Stored data:
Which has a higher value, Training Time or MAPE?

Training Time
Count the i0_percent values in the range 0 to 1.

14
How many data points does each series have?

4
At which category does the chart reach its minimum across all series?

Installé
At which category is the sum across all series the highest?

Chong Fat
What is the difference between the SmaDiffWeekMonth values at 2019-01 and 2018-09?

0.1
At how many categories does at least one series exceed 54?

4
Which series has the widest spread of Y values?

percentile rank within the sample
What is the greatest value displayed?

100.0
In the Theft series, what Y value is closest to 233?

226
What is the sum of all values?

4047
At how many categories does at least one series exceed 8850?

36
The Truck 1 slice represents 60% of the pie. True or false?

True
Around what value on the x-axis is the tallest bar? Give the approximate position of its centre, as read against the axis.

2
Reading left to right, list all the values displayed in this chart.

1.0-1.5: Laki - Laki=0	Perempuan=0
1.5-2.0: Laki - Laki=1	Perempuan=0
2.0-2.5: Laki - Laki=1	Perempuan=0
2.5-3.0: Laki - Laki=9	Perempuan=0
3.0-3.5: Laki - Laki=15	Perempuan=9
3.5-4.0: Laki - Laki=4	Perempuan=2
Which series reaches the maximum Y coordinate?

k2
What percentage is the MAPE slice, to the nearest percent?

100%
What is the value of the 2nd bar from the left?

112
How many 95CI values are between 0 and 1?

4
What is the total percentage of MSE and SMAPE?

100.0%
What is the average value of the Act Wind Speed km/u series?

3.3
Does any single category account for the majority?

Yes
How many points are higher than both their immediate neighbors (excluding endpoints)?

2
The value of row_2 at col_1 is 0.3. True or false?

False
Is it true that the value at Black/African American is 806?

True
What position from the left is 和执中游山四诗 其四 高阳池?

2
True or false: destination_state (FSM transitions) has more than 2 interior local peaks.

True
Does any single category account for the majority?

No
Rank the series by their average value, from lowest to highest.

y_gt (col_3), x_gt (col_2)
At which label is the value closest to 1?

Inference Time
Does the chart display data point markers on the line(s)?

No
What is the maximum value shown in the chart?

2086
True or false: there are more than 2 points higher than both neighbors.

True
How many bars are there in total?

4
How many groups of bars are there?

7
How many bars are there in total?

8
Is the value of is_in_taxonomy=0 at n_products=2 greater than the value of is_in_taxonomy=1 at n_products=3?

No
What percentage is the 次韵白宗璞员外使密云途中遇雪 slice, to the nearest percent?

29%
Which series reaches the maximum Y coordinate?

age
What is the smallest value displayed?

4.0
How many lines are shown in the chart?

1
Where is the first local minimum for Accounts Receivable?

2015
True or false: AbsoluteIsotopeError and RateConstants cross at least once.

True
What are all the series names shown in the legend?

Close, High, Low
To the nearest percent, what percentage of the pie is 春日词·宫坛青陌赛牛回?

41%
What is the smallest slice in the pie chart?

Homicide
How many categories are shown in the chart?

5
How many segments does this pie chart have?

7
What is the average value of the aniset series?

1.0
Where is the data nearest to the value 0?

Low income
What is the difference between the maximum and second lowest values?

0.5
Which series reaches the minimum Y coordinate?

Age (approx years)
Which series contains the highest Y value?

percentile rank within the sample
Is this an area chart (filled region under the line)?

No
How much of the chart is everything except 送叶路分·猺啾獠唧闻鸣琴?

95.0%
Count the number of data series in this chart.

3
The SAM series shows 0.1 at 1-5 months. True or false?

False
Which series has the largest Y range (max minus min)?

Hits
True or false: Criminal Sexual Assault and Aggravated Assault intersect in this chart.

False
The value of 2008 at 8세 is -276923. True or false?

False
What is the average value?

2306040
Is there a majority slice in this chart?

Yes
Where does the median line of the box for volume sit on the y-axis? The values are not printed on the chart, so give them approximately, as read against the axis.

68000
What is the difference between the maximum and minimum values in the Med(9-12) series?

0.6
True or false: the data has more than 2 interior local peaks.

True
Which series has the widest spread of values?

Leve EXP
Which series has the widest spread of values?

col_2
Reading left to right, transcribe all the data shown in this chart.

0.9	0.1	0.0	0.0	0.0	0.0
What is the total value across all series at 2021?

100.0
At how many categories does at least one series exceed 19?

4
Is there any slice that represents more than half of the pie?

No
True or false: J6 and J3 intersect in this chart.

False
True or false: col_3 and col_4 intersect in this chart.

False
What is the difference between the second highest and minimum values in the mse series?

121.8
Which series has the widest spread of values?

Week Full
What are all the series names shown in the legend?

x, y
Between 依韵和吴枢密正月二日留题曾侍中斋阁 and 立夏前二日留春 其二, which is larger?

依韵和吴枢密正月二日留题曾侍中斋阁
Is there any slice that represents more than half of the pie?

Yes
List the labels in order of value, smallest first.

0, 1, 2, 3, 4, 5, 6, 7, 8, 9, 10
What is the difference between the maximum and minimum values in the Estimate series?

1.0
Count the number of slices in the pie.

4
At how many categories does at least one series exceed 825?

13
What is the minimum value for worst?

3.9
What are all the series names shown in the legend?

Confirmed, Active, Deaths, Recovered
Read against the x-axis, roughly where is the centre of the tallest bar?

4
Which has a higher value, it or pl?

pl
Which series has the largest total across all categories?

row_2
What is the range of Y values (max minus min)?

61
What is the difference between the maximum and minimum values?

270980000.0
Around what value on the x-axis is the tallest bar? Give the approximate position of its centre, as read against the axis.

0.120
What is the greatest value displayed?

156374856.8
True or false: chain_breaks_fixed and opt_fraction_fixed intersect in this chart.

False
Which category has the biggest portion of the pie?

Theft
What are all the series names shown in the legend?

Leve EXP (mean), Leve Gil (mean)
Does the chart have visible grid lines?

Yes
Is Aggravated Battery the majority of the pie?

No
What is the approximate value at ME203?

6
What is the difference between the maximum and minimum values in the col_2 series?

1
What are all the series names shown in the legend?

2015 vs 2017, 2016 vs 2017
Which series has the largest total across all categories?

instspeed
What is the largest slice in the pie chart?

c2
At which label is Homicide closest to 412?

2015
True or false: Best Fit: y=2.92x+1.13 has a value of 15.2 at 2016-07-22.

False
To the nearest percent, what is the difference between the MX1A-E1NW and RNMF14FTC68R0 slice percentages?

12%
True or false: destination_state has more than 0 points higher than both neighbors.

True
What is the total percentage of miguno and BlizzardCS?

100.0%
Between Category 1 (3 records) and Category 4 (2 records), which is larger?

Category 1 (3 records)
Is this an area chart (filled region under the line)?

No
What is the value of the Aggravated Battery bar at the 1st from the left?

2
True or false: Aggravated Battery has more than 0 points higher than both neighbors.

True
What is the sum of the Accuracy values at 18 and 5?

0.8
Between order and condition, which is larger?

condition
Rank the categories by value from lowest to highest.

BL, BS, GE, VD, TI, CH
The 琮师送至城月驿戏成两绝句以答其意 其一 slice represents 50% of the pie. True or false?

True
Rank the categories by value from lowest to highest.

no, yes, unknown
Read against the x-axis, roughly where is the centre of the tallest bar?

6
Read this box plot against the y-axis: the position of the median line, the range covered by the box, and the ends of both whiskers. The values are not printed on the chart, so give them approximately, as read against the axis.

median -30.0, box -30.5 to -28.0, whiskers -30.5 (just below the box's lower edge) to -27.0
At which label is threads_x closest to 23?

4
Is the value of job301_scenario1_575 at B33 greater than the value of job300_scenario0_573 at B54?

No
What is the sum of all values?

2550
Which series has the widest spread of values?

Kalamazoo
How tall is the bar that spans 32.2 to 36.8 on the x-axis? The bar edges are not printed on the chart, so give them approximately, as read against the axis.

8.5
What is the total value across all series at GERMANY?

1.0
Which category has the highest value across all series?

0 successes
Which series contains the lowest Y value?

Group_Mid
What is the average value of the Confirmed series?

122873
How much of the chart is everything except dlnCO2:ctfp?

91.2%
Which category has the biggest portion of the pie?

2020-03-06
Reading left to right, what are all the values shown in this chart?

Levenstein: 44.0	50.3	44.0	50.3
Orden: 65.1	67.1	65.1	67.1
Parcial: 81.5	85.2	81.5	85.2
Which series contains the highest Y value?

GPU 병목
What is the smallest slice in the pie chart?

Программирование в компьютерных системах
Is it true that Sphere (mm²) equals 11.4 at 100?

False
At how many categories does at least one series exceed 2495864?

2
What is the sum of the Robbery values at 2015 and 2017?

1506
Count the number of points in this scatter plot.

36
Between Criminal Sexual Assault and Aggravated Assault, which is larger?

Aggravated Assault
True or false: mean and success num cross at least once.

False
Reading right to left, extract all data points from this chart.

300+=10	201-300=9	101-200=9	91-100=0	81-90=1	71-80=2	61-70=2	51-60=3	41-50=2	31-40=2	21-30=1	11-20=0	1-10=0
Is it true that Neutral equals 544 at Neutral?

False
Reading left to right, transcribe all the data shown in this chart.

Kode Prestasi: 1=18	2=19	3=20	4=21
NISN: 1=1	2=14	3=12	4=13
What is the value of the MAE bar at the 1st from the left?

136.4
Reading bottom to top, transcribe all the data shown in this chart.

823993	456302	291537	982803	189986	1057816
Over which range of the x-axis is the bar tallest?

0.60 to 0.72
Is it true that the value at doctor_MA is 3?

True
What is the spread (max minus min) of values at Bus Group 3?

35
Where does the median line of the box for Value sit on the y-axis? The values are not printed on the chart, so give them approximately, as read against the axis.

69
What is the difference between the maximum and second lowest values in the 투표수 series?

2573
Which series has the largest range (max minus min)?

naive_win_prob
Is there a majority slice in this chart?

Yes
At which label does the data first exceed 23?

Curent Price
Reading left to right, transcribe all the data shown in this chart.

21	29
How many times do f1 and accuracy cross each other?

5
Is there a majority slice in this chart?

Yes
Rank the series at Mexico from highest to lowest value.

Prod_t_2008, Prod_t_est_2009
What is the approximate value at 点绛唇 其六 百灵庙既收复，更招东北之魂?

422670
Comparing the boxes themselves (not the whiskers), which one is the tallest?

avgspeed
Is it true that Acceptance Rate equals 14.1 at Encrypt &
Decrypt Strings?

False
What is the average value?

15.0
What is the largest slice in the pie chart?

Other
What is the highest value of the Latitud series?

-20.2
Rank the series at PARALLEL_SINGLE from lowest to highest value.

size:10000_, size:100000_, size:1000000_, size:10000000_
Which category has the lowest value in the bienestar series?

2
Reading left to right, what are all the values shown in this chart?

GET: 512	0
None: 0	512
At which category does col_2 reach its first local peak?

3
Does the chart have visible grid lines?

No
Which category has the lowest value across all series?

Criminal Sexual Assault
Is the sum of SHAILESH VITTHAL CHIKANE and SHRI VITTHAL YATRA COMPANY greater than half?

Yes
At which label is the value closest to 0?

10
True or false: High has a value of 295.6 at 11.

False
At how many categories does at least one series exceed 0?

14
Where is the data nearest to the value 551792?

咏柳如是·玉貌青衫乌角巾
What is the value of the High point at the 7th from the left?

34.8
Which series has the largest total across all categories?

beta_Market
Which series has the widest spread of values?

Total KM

- **YOUR INSTRUCTIONS**
Starting from the beginning of the data and stopping after the line that contains "Which series has the widest spread of Y", write those lines out again with "series" swapped for "group" and everything else left the same.

- **TASK OUTPUT**
Which has a higher value, Training Time or MAPE?

Training Time
Count the i0_percent values in the range 0 to 1.

14
How many data points does each group have?

4
At which category does the chart reach its minimum across all group?

Installé
At which category is the sum across all group the highest?

Chong Fat
What is the difference between the SmaDiffWeekMonth values at 2019-01 and 2018-09?

0.1
At how many categories does at least one group exceed 54?

4
Which group has the widest spread of Y values?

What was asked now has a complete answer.